The biggest risk would be if you had a large number of positional arguments and then ended up not knowing which is which.. Keyword arguments definitely make this better.

As suggested by others, the builder pattern also works quite nicely. If you have a very large number of fields, you can also do something more generic, like so:

class Builder(object):

    def __init__(self, cls):
        self.attrs = {}
        self.cls = cls

    def __getattr__(self, name):
        if name[0:3] == 'set':
            def setter(x):
                field_name = name[3].lower() + name[4:]
                self.attrs[field_name] = x
                return self
            return setter
        else:
            return super(UserBuilder, self).__getattribute__(name)

    def build(self):
        return self.cls(**self.attrs)

class User(object):

    def __str__(self):
        return "%s %s" % (self.firstName, self.lastName)
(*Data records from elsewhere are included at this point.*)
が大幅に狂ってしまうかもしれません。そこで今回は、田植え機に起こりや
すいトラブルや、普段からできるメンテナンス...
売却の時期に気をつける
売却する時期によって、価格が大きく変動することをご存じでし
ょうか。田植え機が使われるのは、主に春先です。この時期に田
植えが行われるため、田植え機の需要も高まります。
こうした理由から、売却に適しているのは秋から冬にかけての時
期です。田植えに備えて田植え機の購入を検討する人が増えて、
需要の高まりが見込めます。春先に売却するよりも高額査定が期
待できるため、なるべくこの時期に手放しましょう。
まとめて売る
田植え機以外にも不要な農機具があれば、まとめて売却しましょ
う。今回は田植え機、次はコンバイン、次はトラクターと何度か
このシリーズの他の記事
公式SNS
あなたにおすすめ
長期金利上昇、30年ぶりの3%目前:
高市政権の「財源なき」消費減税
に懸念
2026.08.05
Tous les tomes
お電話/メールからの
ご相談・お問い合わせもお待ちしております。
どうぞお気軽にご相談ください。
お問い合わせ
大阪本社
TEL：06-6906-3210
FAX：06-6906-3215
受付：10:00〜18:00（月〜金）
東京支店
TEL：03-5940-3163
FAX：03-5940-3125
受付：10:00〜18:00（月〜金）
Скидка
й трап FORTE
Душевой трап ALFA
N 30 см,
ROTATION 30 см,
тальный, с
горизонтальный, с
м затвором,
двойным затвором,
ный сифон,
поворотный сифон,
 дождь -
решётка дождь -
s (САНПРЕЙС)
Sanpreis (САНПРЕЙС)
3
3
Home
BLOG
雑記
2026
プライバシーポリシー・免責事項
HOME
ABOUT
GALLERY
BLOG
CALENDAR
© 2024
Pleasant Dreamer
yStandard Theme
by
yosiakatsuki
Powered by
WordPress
    def __init__(self, **kwargs):
        # TODO: validate fields
        for key in kwargs:
            setattr(self, key, kwargs[key])

    @classmethod
    def builder(cls):
        return Builder(cls)

print (User.builder()
  .setFirstName('John')
  .setLastName('Doe')
  .build()) # prints John Doe
Nitrochloroform answered 2/6, 2015 at 15:31 Comment(0)
S
0

If overloading were not a problem then every class in python could be reduced to a single method, which we could call doIt (....). As with everything, it's best to do things in moderation. Overloading any method with umpteen arguments is bad practice. Instead, allow the user to build up the object in bite-size chunks of related data. It's more logical. In your case, you could split the calls into names, communications, and perhaps other.